We at
Exopolis just launched this today:
This is a hybrid Flash/Flex app that allows you to select robot parts (including a heart, which represents a musical track) and assemble them into a dancing robot which you control with the mouse and keystrokes. I have to say—I spent hours making this and it's
still fun to me.
I'd actually started something similar back in
Flash 4, if you can believe that. Yes, before true ActionScript. I had to manually create a sine lookup table. It was fun.
After a couple of false starts in intervening versions of Flash, I finally had my greatest success with a Flex version. Dynamic binding makes this sort of thing
so much easier.
Basically, the way the robots work is that each joint is associated with a type of object called a
Locator. Minimally, a
Locator stores a point, dispatches updates whenever that point moves, and allows that point to be constrained. A
Locator can be created as simply as:
<Locator id="myLocator" x="100" y="100"/>Of course, that's not a very interesting
Locator, since it doesn't move. Moving a
Locator can be done in one of two ways. One way is to extend the basic
Locator class, creating a specialized type of
Locator. As an example, one of these is
StageMouseLocator:
<StageMouseLocator id="mouseLocator"/>The
x and
y properties of this
Locator always correspond to the position of the mouse. If I wanted to bind another
Locator to this, I could do it like so:
<StageMouseLocator id="mouseLocator"/><Locator id="myLocator" x="{mouseLocator.x}" y="{mouseLocator.y}"/>Voila, now
myLocator follows the mouse. Why would I want to do this when
mouseLocator already does that? Good question. I wouldn't. But now I can do stuff like this:
<StageMouseLocator id="mouseLocator"/><Locator id="myLocator" x="{mouseLocator.x + 100}" y="{mouseLocator.y}"> <constraint> <constrain:VerticalConstraint minY="100" maxY="500"/> </constraint></Locator>Now it will always be 100 pixels to the right of the mouse, but it will constrain the vertical position to between 100 and 500 pixels in the display's coordinate system. You can see how this sort of binding with modification can lead to more complex behavior.
Another way to control a
Locator object is by using an (aptly-named)
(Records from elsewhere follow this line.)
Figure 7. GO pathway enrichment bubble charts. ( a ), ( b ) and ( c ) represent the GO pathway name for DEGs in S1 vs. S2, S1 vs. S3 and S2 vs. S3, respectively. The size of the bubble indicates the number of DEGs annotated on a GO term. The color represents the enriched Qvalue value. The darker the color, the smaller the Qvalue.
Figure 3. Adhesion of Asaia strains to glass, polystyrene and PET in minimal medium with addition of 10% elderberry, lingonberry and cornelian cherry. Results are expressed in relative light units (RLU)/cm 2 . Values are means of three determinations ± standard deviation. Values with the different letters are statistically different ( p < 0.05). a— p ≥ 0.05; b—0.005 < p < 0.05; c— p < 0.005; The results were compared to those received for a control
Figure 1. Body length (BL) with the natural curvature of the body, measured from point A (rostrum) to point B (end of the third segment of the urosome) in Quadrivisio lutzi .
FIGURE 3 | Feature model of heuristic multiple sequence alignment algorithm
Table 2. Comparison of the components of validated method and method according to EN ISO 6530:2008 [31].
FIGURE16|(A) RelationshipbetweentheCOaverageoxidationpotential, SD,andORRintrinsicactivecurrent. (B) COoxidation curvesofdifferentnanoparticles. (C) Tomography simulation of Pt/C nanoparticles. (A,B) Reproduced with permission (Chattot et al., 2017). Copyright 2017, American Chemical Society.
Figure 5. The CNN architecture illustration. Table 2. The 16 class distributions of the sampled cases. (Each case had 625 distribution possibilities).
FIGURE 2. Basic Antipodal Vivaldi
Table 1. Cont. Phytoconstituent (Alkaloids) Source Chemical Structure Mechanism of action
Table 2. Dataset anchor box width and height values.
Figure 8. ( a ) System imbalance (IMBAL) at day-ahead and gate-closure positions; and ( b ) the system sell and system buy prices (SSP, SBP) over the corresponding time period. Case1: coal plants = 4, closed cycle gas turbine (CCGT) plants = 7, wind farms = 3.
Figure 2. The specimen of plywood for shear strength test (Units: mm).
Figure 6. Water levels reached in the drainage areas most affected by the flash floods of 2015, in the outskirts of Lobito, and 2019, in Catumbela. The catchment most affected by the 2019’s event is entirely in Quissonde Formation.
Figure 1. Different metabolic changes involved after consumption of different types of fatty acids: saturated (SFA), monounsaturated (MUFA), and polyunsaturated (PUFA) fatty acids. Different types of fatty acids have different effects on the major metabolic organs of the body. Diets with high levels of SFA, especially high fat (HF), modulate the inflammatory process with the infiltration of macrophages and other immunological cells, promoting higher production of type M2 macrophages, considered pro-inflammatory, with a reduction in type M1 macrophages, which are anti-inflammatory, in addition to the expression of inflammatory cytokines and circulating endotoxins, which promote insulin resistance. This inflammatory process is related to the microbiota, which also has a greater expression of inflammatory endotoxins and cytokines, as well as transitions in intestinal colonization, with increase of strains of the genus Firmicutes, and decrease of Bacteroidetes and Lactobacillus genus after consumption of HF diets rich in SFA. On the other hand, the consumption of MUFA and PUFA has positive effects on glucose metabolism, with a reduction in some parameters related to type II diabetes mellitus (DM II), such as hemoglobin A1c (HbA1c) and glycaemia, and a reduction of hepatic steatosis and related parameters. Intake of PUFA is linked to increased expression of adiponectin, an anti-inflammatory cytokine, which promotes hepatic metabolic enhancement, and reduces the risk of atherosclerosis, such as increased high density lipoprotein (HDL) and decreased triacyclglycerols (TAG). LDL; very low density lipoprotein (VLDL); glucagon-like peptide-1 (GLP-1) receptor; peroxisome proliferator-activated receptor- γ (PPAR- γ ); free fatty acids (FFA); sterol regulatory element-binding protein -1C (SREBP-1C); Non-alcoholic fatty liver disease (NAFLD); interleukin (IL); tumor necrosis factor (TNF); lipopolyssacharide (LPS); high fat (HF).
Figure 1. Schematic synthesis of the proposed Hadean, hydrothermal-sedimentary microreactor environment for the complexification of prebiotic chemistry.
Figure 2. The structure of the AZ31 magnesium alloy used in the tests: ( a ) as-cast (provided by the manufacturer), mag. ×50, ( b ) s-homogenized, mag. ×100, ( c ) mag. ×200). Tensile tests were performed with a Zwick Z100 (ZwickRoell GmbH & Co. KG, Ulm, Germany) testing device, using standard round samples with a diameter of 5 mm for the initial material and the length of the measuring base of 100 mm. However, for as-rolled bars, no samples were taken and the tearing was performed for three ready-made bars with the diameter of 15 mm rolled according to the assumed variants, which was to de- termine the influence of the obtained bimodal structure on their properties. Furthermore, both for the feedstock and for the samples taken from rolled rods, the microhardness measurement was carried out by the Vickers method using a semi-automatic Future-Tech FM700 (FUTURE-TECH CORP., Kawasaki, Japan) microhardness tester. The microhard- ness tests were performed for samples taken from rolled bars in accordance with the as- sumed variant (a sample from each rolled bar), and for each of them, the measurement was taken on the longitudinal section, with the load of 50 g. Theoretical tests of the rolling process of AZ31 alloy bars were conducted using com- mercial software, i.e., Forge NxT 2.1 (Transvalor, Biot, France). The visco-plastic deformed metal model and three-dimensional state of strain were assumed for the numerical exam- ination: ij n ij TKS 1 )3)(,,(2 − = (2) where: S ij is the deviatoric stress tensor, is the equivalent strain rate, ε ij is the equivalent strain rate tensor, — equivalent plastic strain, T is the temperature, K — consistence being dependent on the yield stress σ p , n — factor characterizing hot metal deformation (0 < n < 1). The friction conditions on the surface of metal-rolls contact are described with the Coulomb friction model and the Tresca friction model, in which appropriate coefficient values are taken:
Controller object. One such object is a
SineController object:
<control:SineController id="beatController" speed="0.25" context="{this}"/>This keeps an angle value, updates it on every frame (incrementing by 0.25 radians) and makes the sine value available through a property called
sine. So if I wanted a controller that followed the mouse but oscillated up and down, I could do this:
<StageMouseLocator id="mouseLocator"/><control:SineController id="beatController" speed="0.25" context="{this}"/><Locator id="myLocator" x="{mouseLocator.x}" y="{mouseLocator.y + beatController.sine * 50}"/>Of course, I have other types of
Controller (
StepController, which extends
SineController;
RandomController;
ClickController; etc.), other types of
Locator (
JumpLocator,
JointLocator,
InterpolatedLocator,
ModeLocator, etc.), and other types of constraints (
DistanceContraint,
RectangularConstraint, etc.). All of these I blend to create a basic skeleton of points.
Once I have the skeleton, I can attach various visible objects call
Connector objects, each of which connect to a number of points and have rules for "squash & stretch". The robots all use
MovieClipConnector objects, which each link a Flash movie clip to one or two connectors. I also have
DrawnConnector,
ImageConnector, etc., and hopefully I can use those on future projects.
I had actually started to make this as an application where you would sketch your own character and it would animate according to a skeleton, but this turned out to be much too processor-intensive, at least for now. Fortunately, one of our senior designers, Chuck Chugumlung, had this idea for a dancing robot factory and he and some other designers (Dan Duran, Jancy Liu), went to town.
Anyway, enough geekery. Go make some robots dance!